Director: Ben Wheatley
Starring: Tom Hiddleston, Jeremy Irons, Sienna Miller, Luke Evans, Elisabeth Moss
Certificate: 15
Running time: 119 mins
UK release date: 18 March 2016
Secure within the shell of the high-rise like passengers on board an automatically piloted airliner, they were free to behave in any way they wished, explore the darkest corners they could find.
So J.G. Ballard describes the context in which the residents of his fictional tower block find themselves early in his 1975 novel High-Rise, on which Ben Wheatley’s new film is based. The novel and the film proceed to shine a spotlight into these dark corners and explore what happens inside the high-rise when all social, moral and legal conventions are abandoned as the residents exploit their pseudo-freedom – cue ‘mania, narcissism and power failure’, which find explicit, carnal expression. If that sounds like something of an adult version of Lord of the Flies, that would not be entirely inaccurate, but Ballard’s novel is more subtle and probing than that description might suggest.

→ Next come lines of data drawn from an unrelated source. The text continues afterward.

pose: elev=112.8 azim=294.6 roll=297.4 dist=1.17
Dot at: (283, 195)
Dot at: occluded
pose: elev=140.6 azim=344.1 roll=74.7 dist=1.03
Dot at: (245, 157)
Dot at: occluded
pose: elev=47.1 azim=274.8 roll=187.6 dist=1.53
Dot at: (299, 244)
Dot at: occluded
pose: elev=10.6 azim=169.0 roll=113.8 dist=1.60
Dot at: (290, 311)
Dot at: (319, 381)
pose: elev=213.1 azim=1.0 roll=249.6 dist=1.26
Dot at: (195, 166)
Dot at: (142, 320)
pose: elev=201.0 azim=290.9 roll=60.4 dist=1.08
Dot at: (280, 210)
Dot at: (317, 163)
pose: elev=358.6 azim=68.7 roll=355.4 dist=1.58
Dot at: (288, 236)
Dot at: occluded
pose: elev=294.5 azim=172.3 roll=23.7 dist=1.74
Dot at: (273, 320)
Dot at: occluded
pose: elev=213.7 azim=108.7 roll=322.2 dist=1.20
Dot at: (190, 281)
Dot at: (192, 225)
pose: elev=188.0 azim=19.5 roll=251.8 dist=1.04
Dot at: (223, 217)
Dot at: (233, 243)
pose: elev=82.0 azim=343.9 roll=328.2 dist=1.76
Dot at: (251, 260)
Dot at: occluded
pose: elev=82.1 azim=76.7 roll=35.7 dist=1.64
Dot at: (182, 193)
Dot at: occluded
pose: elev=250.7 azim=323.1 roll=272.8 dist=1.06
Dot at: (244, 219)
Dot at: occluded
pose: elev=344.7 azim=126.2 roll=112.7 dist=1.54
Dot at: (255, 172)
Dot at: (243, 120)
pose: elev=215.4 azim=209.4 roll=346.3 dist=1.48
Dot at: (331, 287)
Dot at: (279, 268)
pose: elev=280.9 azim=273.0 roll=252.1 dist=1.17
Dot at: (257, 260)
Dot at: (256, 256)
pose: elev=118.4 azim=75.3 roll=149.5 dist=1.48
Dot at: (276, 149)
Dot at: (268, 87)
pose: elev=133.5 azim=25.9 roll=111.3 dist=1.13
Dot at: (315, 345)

Tom Hiddleston is Dr Robert Laing, the newest resident of the now fully occupied block. In the novel, he is a recent divorcee who moves into the block in which his sister also resides, a few floors below. In the film, however, there is no mention of a divorce but there are references to a deceased sister, and even a question about whether Laing was responsible for her death. That change is fairly inconsequential to the plot, but it is a convenient shortcut to thickening the cloud of suspicion around the doctor, which would otherwise be fairly thin. On screen, with the exception of the occasional accusatory aside from his neighbours, he comes across as a little too much of a follower, as someone who gets caught up in and goes along with the escalating chaos. The novel makes it clearer that Laing is rarely alarmed by the proceedings and that he is well able to rationalise the circumstances in which he finds himself, which gives him an eerie quality; the film has to rely on voiceover (Laing talking about himself in the third person) in order to convey this.
This is an example of the film’s failure to get to grips with the novel’s intensity, which is drawn from holding the extreme behaviour of the residents in dialectic with the cold rationality that underpins it. When our senses are stylishly overloaded, as they are here, we too readily associate such excess with heated fervour of one kind or another, and so the power of Ballard’s original story is diminished. As a result, the film loses momentum long before the story concludes.
But if the film doesn’t quite grasp the motivations of its characters, it does do justice to the means and even the ends of their behaviour. It captures well the oscillation between decadence and brutality in the lives of all of the high-rise’s residents (and the points at which these converge); and the fact that, as Ballard puts it:
The ultimate goal of the high-rise [was] a realm where their most deviant impulses were free at last to exercise themselves in any way they wished. At this point physical violence would cease at last.
The name of the game then is a removal of all order, not the overthrowing of the established one which is personified in the figure of Anthony Royal (Jeremy Irons), the architect of the building who lives on its top floor. Royal conceived of the building as the locus of a new social order, which towards the end of the novel is likened to a ‘high-rise aviary’ which Royal dominates, an analogy which is interestingly prefigured earlier:
Royal liked to think that [the gulls’] real motives for taking over the roof were close to his own and that they had flown here from some archaic landscape, responding to the same image of the sacred violence to come.
The reference to ‘sacred violence’ is a signpost towards a Girardian reading of the story, but I would argue that it is not a straightforward one. This is not a case of the residents of the high-rise excluding and sacrificing one (well, several) of their own in order to restore peace; it is almost as if this isolated community has recognised the falsity of scapegoating as a way of securing a society. But rather than pursuing another way to unity, it chooses to embrace simultaneously the consequences that follow from both accepting and rejecting this misunderstanding: a perpetuation of violence and a society in disarray.
The descent into mayhem that we witness has several all-too-familiar dimensions – the lower residents’ desire to enjoy the luxury afforded to their elevated neighbours, the unequal distribution of resources and energy, the rights of the individual challenging the good of the community – and so the piece should absolutely be read as a warning. Not a warning of the fallacy of exclusionary violence, but of the results of the same unquestioning pursuit of technological advances against which Pope Francis cautions us in Laudato si’ (§106-114). ‘In many ways, the high-rise was a model of all that technology had done to make possible the expression of a truly “free” psychopathology.’ If the resolution of the story represents the climax of technologically-powered freedom, then we all ought to be wary of pursuing the high life.